7. It is of great importance, at the establishment of a new school, or the appointment of a trainer to an old one, that, with the exception of two persons, all parents, and visitors, and directors be excluded during the first two months, until the master drills the children into order and establishes obedience. These two persons ought always to be the same. This arrangement, in every instance, has been attended with the most beneficial results, and declining to adopt the principle has ruined some schools, and led to the removal of the master or mistress.

8. A fixed salary to the master is found more suitable and expedient than part salary and part fees, particularly during the first year or two, when the prejudice of parents is to be overcome, and the master is loaded with difficulties, arising from the rudeness and ignorance of the children. An overcrowded school will prove a certain failure. It is preferable to commence with about 60 children, if above six years of age, and when these are moulded into order a few more may be added until the list rise to 100. If initiatory under six years of age, nearly twice the number may be commenced with.

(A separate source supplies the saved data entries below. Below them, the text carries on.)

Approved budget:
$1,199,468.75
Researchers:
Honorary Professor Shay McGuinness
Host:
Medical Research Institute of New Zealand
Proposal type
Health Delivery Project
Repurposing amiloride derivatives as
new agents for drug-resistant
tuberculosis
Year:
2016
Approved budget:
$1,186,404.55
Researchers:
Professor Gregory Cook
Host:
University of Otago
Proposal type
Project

9. In providing education or training for a destitute parish or district, we must not expect all the worst children to come out to school in the first instance. Should there be a sufficient number of children in the whole locality to fill three schools, only a small proportion of the most neglected will come out to the first,—principally the children of the respectable tradesmen and mechanics,-a larger number to the second and the third school alone secures that all are brought out. Thus what the philanthropist most earnestly desires, which is to get out the most depraved and ignorant in the first instance, or perhaps exclusively, can only be accomplished by taking out or providing for all. This has been our uniform experience in week-day and Sabbath schools. The practical lesson from this fact is apparent.

SYMPATHY OF NUMBERS.

Directors of schools have of course but one object in view, viz., the individual benefit of the scholars, and eventually, as a consequence, the intellectual, physical, and moral elevation of society. The proper direction of the Sympathy of Numbers, therefore, ought to hold a primary place in all their plans. Nothing should be omitted in the construction of the school premises, or in the choice of properly trained masters, to render the machinery complete. If incomplete, it will be ineffective; when complete, it has never failed in producing striking and most important results-results that might well make the Christian philanthropist hope that the extension of moral training schools throughout the length and breadth of the land would eventually so change the current of society, as that 'righteousness would run

down our streets like a mighty river.' Such institutions would not interfere with, but rather promote parental and family training, 'as they walk by the way, as they sit down, and as they rise up ;' 'line upon line, line upon line, precept upon precept, precept upon precept, here a little and there a little.'

We have only to look at the power and effects of sympathy in a moral training school, based, as it is, on scriptural and natural principles, and, applying the rules of arithmetic, multiply by a thousand or ten thousand times, and carry an eye forward to the time when these children, now under training, shall become the parents of another generation, and the succeeding one also under the same influences, and draw the natural conclusion-imagination itself can scarcely over-estimate the brilliant results.

At present the means are not actually in operation whereby crime can be prevented, and the poor and the neglected physically and morally elevated. Let directors, and all who ought to be directors of schools, seriously ponder these things. The proofs that this assumption is not overcharged, we rejoice to say, are abundantly stable. We, of course, can only use the means which God has promised to bless.